Nel riquadro il professor Andrea Fiorillo, presidente dell’Ente Europeo di Psichiatria e testimonial scientifico della giornata palermitana (iStock)
Il 10 ottobre Palermo celebra la Giornata Mondiale della Salute Mentale con eventi artistici, scientifici e culturali per denunciare abbandono e stigma e promuovere inclusione e cura, su iniziativa della Fondazione Tommaso Dragotto.
Il 10 ottobre, Palermo non sfila: agisce. In occasione della Giornata Mondiale della Salute Mentale, la città lancerà per il secondo anno consecutivo un messaggio inequivocabile: basta con l’abbandono, basta con i tagli, basta con lo stigma. Agire, tutti insieme, con la forza dei fatti e non l’ipocrisia delle parole. Sul palco dell’evento – reale e simbolico – si alterneranno concerti di musica classica, teatro militante, spettacoli di attori provenienti dal mondo della salute mentale, insieme con tavoli scientifici di livello internazionale e momenti di riflessione pubblica.

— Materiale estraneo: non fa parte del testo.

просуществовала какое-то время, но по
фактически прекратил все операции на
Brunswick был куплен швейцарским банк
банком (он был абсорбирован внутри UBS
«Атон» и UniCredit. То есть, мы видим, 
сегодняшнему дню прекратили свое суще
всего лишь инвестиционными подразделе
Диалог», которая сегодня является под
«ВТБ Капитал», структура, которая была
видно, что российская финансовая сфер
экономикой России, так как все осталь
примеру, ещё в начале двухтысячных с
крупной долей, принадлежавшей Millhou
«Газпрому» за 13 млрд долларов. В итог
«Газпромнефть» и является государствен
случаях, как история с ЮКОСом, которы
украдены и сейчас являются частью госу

Di nuovo «capitale della salute mentale» in un Paese che troppo spesso lascia soli i più fragili, a Palermo si costruirà un racconto, fatto di inclusione reale, solidarietà vera, e cultura della comunità come cura. Organizzato dalla Fondazione Tommaso Dragotto e realizzato da Big Mama Production, non sarà solo un evento, ma una denuncia trasformata in proposta concreta. E forse, anche una lezione per tutta l’Italia che alla voce sceglie il silenzio, tra parole come quelle del professor Andrea Fiorillo, presidente dell’Ente Europeo di Psichiatria e testimonial scientifico della giornata palermitana che ha detto: «I trattamenti farmacologici e psicoterapici che abbiamo oggi a disposizione sono tra i più efficaci tra quelli disponibili in tutta la medicina. È vero che in molti casi si parla di trattamenti sintomatici e non curativi, ma molto spesso l’eliminazione del sintomo è di per sé stesso curativo. È bene - continua Fiorillo - diffondere il messaggio che oggi si può guarire dai disturbi mentali, anche dai più gravi, ma solo con un approccio globale che miri alla persona e non alla malattia».